It is primarily a regulatory issue - an EU directive required countries to introduce a modern 'faster payments' system that realised the potential of electronic banking systems to rapidly transfer and clear money betweeen accounts. (In the UK the implementation of the regulations sets a 2-hour limit but in practice transfers are essentially instanteous). These are generally free for consumers but businesses will pay a transaction fee (a few pennies) which is the same as exists under the old cheque clearing BACS ("Bankers' Automated Clearing System") that took 3-5 days. BACS is still used for a lot of routine payments.
There is still a same-day 'wire transfer'-type system in the UK called CHAPS ("Clearning House Automated Payments System"). This costs c £20 per transaction and is still necessary for payments larger than the Faster Payments limits (usually > £20-50,000/day).

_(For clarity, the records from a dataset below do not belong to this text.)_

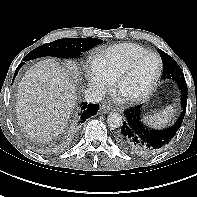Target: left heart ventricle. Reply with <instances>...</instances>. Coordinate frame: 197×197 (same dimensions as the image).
Segmentation results:
<instances>
[{
    "instance_id": "b2bd125f",
    "label": "left heart ventricle",
    "mask_w": 197,
    "mask_h": 197,
    "mask_svg": "<svg viewBox=\"0 0 197 197\" xmlns=\"http://www.w3.org/2000/svg\"><path fill=\"white\" fill-rule=\"evenodd\" d=\"M158 70V60L154 56L141 59L132 73L122 84L120 93L124 96H134L142 93L150 85Z\"/></svg>"
}]
</instances>
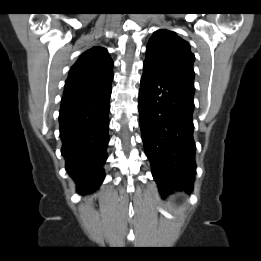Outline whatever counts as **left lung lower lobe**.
Instances as JSON below:
<instances>
[{
	"mask_svg": "<svg viewBox=\"0 0 261 261\" xmlns=\"http://www.w3.org/2000/svg\"><path fill=\"white\" fill-rule=\"evenodd\" d=\"M194 85L143 64L139 122L145 153L161 195L189 192L196 173Z\"/></svg>",
	"mask_w": 261,
	"mask_h": 261,
	"instance_id": "1",
	"label": "left lung lower lobe"
}]
</instances>
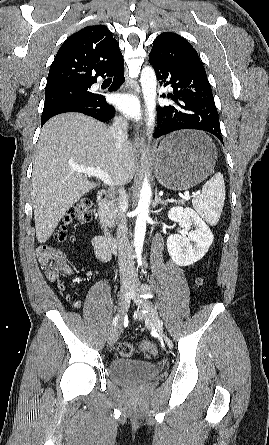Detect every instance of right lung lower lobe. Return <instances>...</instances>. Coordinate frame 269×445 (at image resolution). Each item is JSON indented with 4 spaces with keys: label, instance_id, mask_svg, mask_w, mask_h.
<instances>
[{
    "label": "right lung lower lobe",
    "instance_id": "obj_1",
    "mask_svg": "<svg viewBox=\"0 0 269 445\" xmlns=\"http://www.w3.org/2000/svg\"><path fill=\"white\" fill-rule=\"evenodd\" d=\"M124 61L118 64L115 68L109 71L107 76H114L113 83L109 91L117 90L125 81L123 74ZM104 76V75H103ZM95 83V82H94ZM65 112H79L91 116L99 121L109 120L114 116L115 109L106 102L105 96L96 94V97L84 105H74L63 108L57 114ZM56 114V115H57ZM44 123L41 124L43 126Z\"/></svg>",
    "mask_w": 269,
    "mask_h": 445
}]
</instances>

This situation is broadly the same across EU members thought the charging model may vary a bit, though one of the EU requirements is that banks charge customers the same for intra-EU payments as for at the same cost as intra-country payments)
Before they were forced to introduce 'Faster Payments' the banks resisted making changes, perhaps because they would get c. 3 days interest on the volume of transactions they were processing, but also because they were all largely dependment on ancient legacy systems written in things like COBOL that ran on an overnight batch-processing model and which they were terrified of breaking. Besides, it would not have been easy to get voluntary agreement from even just the main clearing banks on all the commercial and technical requirements.
In general, the USA's fragmented banking system is generally behind the rest of the developed world on banking systems. For example, by the time the USA was just starting to roll out Chip-and-Pin security it was near universial in Europe and large parts of Asia.